No one wants to think about or plan for their death. But not planning ahead can leave various unresolved issues for your family to deal with and questions about what you might have wanted. When you prepare your estate in advance, you can count on an easier transition of estate assets to your loved ones. Resolving your estate through the government/legal system can be at great expense and time for your heirs.
If you haven’t taken the time to plan out your estate and you leave no estate legal documents behind, it is likely that state law will require your closest blood relatives to divide your estate. Your assets will be frozen and a judge will appoint an administrator to oversee the settling of your estate and any wishes you might have had for distribution will likely go unfulfilled. If you have minor children, a court-appointed guardian will be assigned.
If you leave behind a last will and testament, the executor that you named in that last will and testament will oversee the management and distribution of your estate assets to the heirs or beneficiaries that you designate in your will. Your executor will likely retain an attorney or law firm to prepare the court documents for probate which must be filed at the courthouse. A judge will order your financial institutions and other third parties to transfer assets in your name at your death to your heirs. In short, estate planning documents let you decide who and how people will take ownership of your assets.

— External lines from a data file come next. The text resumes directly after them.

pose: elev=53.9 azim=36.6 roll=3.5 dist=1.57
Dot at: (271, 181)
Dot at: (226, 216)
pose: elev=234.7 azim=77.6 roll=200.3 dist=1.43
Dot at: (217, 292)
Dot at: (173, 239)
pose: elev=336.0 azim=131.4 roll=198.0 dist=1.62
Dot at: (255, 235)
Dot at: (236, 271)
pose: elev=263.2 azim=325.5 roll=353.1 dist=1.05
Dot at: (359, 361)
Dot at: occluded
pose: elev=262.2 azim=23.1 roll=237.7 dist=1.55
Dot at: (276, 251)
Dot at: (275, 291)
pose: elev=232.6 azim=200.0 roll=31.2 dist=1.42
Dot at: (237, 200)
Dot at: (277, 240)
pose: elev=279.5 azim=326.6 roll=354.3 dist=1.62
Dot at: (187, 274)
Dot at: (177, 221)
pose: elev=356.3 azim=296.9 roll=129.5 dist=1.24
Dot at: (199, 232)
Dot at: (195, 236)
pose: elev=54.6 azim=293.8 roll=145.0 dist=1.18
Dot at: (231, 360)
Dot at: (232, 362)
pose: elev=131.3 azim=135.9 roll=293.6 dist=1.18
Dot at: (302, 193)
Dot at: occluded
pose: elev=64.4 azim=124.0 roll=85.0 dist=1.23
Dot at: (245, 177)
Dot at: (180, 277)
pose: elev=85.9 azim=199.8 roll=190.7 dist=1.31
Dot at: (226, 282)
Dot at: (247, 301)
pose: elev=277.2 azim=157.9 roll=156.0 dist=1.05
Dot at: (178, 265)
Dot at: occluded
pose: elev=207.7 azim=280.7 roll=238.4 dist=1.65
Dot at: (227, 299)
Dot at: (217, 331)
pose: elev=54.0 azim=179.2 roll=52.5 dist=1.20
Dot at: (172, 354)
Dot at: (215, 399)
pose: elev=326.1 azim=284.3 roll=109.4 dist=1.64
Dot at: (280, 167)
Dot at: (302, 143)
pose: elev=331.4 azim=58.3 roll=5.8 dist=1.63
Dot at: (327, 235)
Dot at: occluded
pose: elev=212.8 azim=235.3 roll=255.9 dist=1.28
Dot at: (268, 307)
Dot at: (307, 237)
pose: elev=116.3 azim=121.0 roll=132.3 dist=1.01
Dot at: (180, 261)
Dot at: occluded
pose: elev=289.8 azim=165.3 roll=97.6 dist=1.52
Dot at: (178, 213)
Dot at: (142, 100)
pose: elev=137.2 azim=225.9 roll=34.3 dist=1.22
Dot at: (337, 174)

If you create a living trust and transfer assets to your living trust during your lifetime, your assets will be distributed to trust beneficiaries after you die. A living trust helps to avoid the need to go through the court and the attorney-involved probate proceeding that is required when you die with assets in your name. Another benefit to the living trust is that living trust assets can be disbursed to beneficiaries within a short period of time after you pass away. Your successor trustee can step in to maintain trust assets and expedite distributions from the trust to your beneficiaries.
If you pass away without a Will or with a Will, the court proceedings and any documents will be public record. Many people choose to use a Living Trust, which does not become public record in order to keep their information more private. This could provide added protection to your heirs avoiding potential perpetrators from using this information for bad purposes.